Internationalization

Multilingual support in OERSI

Add new language

For adding a new language to the OERSI, we need to extend the frontend-labels, the vocabularies and the multilingual search. Please create a new Issue in sidre-frontend for this with title Add translation into <YOUR-LANGUAGE>

Frontend-Labels

OERSI-internal:

  • Create a language.json inside of the new folder. Can be created via get-language-labels.py (uses Wikidata).
  • In all existing translation.json: add HEADER.CHANGE_LANGUAGE-entry for the new language. Please use the new language as label for all existing files.

Vocabularies

The ttl-files of all vocabularies used by OERSI needs to be extended: there needs to be an additional entry in the skos:prefLabel for the new language for every skos:Concept-entry.

Example:

skos:prefLabel "Softwareanwendung"@de, "Software Application"@en, "TRANSLATE ME"@<YOUR-NEW-ISO639-1-CODE> .

Vocabularies:

external contributers: Please attach these files to your Merge-Request/issue.

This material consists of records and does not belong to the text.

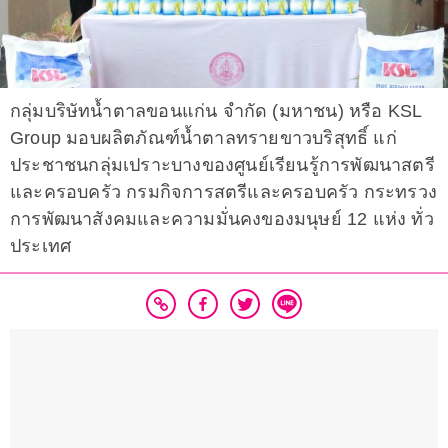
กลุ่มบริษัทน้ำตาลขอนแก่น จำกัด (มหาชน) หรือ KSL
Group มอบผลิตภัณฑ์น้ำตาลทรายขาวบริสุทธิ์ แก่
ประชาชนกลุ่มเปราะบางของศูนย์เรียนรู้การพัฒนาสตรี
และครอบครัว กรมกิจการสตรีและครอบครัว กระทรวง
การพัฒนาสังคมและความมั่นคงของมนุษย์ 12 แห่ง ทั่ว
ประเทศ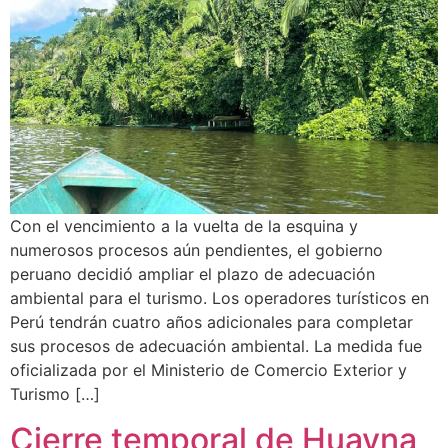
Con el vencimiento a la vuelta de la esquina y
numerosos procesos aún pendientes, el gobierno
peruano decidió ampliar el plazo de adecuación
ambiental para el turismo. Los operadores turísticos en
Perú tendrán cuatro años adicionales para completar
sus procesos de adecuación ambiental. La medida fue
oficializada por el Ministerio de Comercio Exterior y
Turismo […]
Cierre temporal de Huayna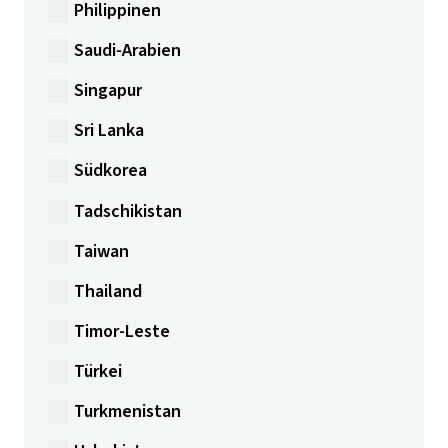
Philippinen
Saudi-Arabien
Singapur
Sri Lanka
Südkorea
Tadschikistan
Taiwan
Thailand
Timor-Leste
Türkei
Turkmenistan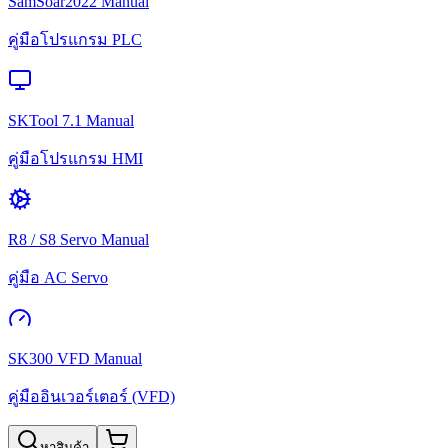
SamSoar2022 Manual
คู่มือโปรแกรม PLC
SKTool 7.1 Manual
คู่มือโปรแกรม HMI
R8 / S8 Servo Manual
คู่มือ AC Servo
SK300 VFD Manual
คู่มืออินเวอร์เตอร์ (VFD)
หาสินค้า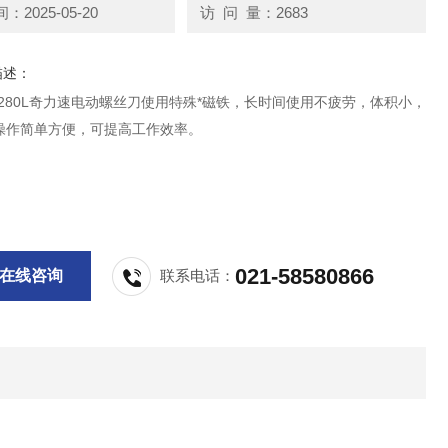
2025-05-20
访 问 量：2683
描述：
K-3280L奇力速电动螺丝刀使用特殊*磁铁，长时间使用不疲劳，体积小，
操作简单方便，可提高工作效率。
021-58580866
在线咨询
联系电话：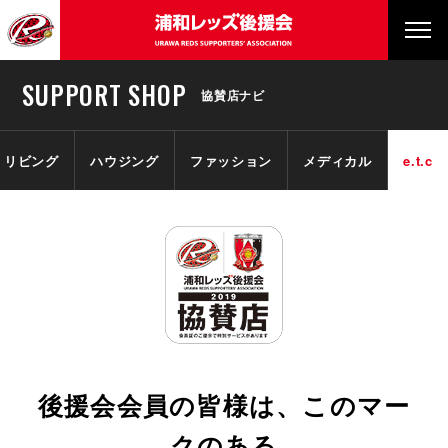
SUPPORT SHOP
協賛店ナビ
リビング
ハウジング
ファッション
メディカル
e.t.c
後援会会員の皆様は、このマー
クのある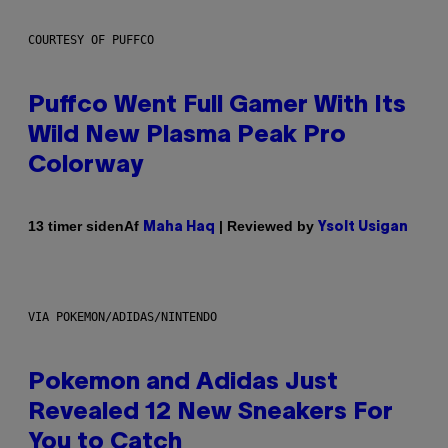
COURTESY OF PUFFCO
Puffco Went Full Gamer With Its
Wild New Plasma Peak Pro
Colorway
Af
| Reviewed by
13 timer siden
Maha Haq
Ysolt Usigan
VIA POKEMON/ADIDAS/NINTENDO
Pokemon and Adidas Just
Revealed 12 New Sneakers For
You to Catch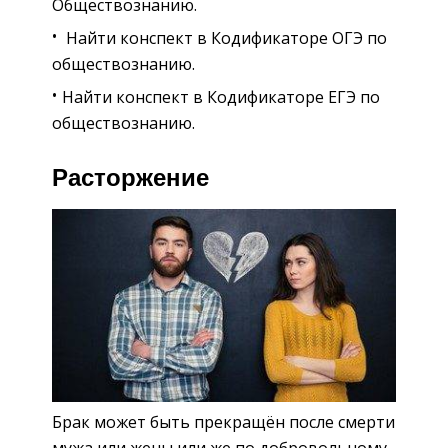
Обществознанию.
Найти конспект в Кодификаторе ОГЭ по
обществознанию.
Найти конспект в Кодификаторе ЕГЭ по
обществознанию.
Расторжение
Брак может быть прекращён после смерти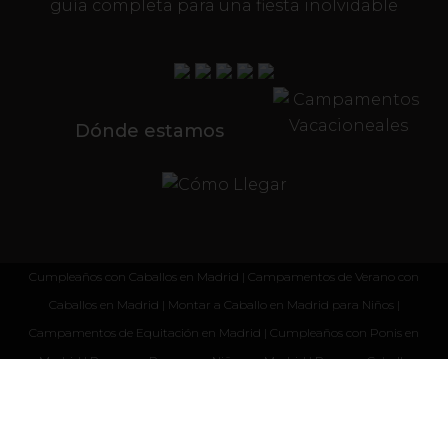
guía completa para una fiesta inolvidable
Dónde estamos
Cumpleaños con Caballos en Madrid
|
Campamentos de Verano con
Caballos en Madrid
|
Montar a Caballo en Madrid para Niños
|
Campamentos de Equitación en Madrid
|
Cumpleaños con Ponis en
Madrid
|
Paseos en Pony para Niños en Madrid
|
Paseos a Caballo
para Niños en Madrid
Aviso Legal y Política de Privacidad
|
Política de Cookies
| © Copyright
2024 Pequeñas Herraduras -
Diseño Web
ProvidersWeb.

OERSI-internal: Please create a PullRequest directly in the corresponding github-repositories.

SIDRE-internal: we need to add the new language to the Synonyms-process (example-file and/or automatic-process). For this: add the new language code to the ansible-variable internationalization_tool_search_index_output_languages.


Experimental / under development


We implemented a first, experimental feature to include translations of the OERSI keywords into other languages in the search. It can be activated via config in sidre-setup. Then, for example, the results of a search for a German keyword will also include the results of the English/Spanish/French/… keyword.

A tool (internationalization-tool) provides the translations of the keywords (based on Wikidata-translations). From these translations a synonym file for elasticsearch is generated, which can be included in the configuration. An example for such a synonym file can be found here.

The feature can be enabled or disabled via toggle (ansible-variable search_index_features_use_synonyms in all.yml). If you change this configuration, the mapping will be adjusted and the index will be reindexed automatically by the setup. The synonym file will be placed in the OERSI configuration directory (usually ~/conf) and have the filename synonym.txt (this will be linked into the Elasticsearch-config-dir by the setup). For testing purposes, the sample file can be used in the first phase of the feature development (set elasticsearch_synonyms_file: "synonyms-example.txt" and it will be copied by ansible). So, the following configuration will enable the feature using the example file:

search_index_features_use_synonyms: true
elasticsearch_synonyms_file: "synonyms-example.txt"

For now, the tool has to be activated separately. So, the following configuration will enable the feature using automatic keyword-translations via the translation-tool:

search_index_features_use_synonyms: true
internationalization_tool_install: "{{ search_index_features_use_synonyms }}"

The synonyms are included during the Elasticsearch search (not during indexing). If there are changes to the synonym file, then the search analyzers need to be reloaded so that the changes are taken into account in the search. This can be done with the help of the script reload-search_analyzer.sh.